Œuvres complètes de Buffon, éd. Lanessan/Histoire naturelle des oiseaux/La pie-grièche rousse

Texte établi par J.-L. de LanessanA. Le Vasseur (Tome V, Histoire naturelle des oiseauxp. 157-158).

LA PIE-GRIÈCHE ROUSSE

Cette pie-grièche rousse[NdÉ 1] est un peu plus petite que la grise, et très aisée à reconnaître par le roux qu’elle a sur la tête, qui est quelquefois rouge et ordinairement d’un roux vif ; on peut aussi remarquer qu’elle a les yeux d’un gris blanchâtre ou jaunâtre, au lieu que la pie-grièche grise les a bruns ; elle a aussi le bec et les jambes plus noires : le naturel de cette pie-grièche rousse est à peu très près le même que celui de la pie-grièche grise : toutes deux sont aussi hardies, aussi méchantes l’une que l’autre ; mais ce qui prouve que ce sont néanmoins deux espèces différentes, c’est que la première reste au pays toute l’année, au lieu que celle-ci le quitte en automne et ne revient qu’au printemps ; la famille, qui ne se sépare pas à la sortie du nid et qui demeure toujours rassemblée, part vers le commencement de septembre, sans se réunir avec d’autres familles et sans faire de longs vols : ces oiseaux ne vont que d’arbre en arbre et ne volent pas de suite, même dans le temps de leur départ ; ils restent pendant l’été dans nos campagnes et font leur nid sur quelque arbre touffu ; au lieu que la pie-grièche grise habite les bois dans cette même saison, et ne vient guère dans nos plaines que quand la pie-grièche rousse est partie : on prétend aussi que, de toutes les pies-grièches, celle-ci est la meilleure, ou, si l’on veut, la seule qui soit bonne à manger[1].

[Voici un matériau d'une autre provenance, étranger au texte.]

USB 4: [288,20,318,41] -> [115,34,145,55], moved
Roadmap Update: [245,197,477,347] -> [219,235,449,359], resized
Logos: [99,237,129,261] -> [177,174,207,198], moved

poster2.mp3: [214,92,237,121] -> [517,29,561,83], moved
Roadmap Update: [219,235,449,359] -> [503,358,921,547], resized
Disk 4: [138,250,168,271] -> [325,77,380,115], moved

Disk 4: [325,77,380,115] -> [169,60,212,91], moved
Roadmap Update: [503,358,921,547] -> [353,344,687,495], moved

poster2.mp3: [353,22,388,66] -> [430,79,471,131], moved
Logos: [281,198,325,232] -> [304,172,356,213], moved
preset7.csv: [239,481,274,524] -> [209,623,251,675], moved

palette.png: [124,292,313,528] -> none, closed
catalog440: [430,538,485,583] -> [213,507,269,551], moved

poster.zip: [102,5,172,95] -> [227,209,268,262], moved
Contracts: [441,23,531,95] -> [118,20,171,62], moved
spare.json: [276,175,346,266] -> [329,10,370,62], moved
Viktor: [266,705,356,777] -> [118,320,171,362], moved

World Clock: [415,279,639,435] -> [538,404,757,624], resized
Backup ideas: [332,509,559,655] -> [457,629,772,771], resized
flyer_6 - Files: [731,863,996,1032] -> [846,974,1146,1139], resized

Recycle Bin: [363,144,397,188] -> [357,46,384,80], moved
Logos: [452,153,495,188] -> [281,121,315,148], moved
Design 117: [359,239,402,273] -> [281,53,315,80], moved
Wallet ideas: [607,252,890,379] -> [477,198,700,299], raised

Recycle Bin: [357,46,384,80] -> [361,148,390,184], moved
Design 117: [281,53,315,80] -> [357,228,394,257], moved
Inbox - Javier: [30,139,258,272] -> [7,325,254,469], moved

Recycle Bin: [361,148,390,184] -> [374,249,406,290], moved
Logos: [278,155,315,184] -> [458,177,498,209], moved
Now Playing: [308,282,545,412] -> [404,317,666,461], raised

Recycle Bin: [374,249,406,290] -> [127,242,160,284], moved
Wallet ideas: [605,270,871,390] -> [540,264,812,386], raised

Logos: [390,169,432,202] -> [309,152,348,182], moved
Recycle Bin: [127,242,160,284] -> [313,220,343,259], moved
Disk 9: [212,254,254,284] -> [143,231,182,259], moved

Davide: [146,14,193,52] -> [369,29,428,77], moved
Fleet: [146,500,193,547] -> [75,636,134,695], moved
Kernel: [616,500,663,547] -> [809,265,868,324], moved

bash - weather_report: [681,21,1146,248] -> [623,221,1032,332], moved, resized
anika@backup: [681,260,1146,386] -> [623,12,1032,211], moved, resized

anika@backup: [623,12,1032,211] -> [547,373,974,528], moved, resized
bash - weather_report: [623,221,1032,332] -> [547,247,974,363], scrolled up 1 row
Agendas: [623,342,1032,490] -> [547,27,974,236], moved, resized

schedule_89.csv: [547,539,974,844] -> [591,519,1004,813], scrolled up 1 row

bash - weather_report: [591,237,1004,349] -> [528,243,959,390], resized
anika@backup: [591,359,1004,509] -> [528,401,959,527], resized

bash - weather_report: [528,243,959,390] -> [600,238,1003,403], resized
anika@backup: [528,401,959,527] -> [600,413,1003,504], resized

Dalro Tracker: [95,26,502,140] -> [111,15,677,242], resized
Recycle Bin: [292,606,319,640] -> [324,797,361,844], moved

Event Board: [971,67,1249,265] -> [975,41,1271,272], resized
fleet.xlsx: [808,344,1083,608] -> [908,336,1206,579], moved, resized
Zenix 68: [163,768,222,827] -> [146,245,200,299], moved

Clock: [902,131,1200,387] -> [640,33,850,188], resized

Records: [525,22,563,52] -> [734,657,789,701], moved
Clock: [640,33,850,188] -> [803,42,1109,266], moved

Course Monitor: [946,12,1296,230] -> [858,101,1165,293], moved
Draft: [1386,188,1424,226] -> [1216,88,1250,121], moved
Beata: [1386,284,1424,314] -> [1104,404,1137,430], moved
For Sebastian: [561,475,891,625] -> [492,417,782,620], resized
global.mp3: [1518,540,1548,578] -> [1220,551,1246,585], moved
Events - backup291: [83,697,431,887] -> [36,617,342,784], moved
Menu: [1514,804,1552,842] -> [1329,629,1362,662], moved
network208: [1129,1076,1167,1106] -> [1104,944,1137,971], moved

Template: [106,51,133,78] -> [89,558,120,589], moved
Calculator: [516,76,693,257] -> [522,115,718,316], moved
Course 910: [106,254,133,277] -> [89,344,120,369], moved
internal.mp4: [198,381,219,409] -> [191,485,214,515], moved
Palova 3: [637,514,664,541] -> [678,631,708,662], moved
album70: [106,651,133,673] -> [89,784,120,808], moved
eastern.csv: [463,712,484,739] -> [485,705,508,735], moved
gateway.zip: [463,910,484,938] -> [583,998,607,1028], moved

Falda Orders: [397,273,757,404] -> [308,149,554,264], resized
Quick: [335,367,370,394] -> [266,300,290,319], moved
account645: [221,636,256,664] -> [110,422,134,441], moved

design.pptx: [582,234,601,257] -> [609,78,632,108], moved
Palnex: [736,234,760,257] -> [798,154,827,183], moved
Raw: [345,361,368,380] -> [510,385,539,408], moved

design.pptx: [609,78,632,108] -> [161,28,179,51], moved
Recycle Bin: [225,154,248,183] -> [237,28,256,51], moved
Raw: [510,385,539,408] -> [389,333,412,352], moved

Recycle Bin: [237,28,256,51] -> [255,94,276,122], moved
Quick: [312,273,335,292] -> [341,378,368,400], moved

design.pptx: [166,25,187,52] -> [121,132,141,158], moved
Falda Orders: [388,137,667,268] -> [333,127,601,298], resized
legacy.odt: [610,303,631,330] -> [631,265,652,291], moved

Le mâle et la femelle sont à très peu près de la même grosseur ; mais ils diffèrent par les couleurs assez pour paraître des oiseaux de différente espèce : nous observerons seulement au sujet de cette espèce et de la suivante, appelée l’écorcheur, que ces oiseaux font leur nid avec beaucoup d’art et de propreté, à peu près avec les mêmes matériaux qu’emploie la pie-grièche grise ; la mousse et la laine y sont si bien entrelacées avec les petites racines souples, les herbes fines et longues, les branches pliantes des petits arbustes, que cet ouvrage paraît avoir été tissu : ils produisent ordinairement cinq ou six œufs, et quelquefois davantage ; et ces œufs, dont le fond est de couleur blanchâtre, sont en tout ou en partie tachés de brun ou de fauve.


Notes de Buffon
  1. « Lanius minor rutilus ad cibum aptior reliquis, delicatus et salubris. » Schwenckfeld, Theriotrop. Sil., p. 292.
Notes de l’éditeur
  1. Lanius rufus Naum. [Note de Wikisource : actuellement Lanius senator Linnæus].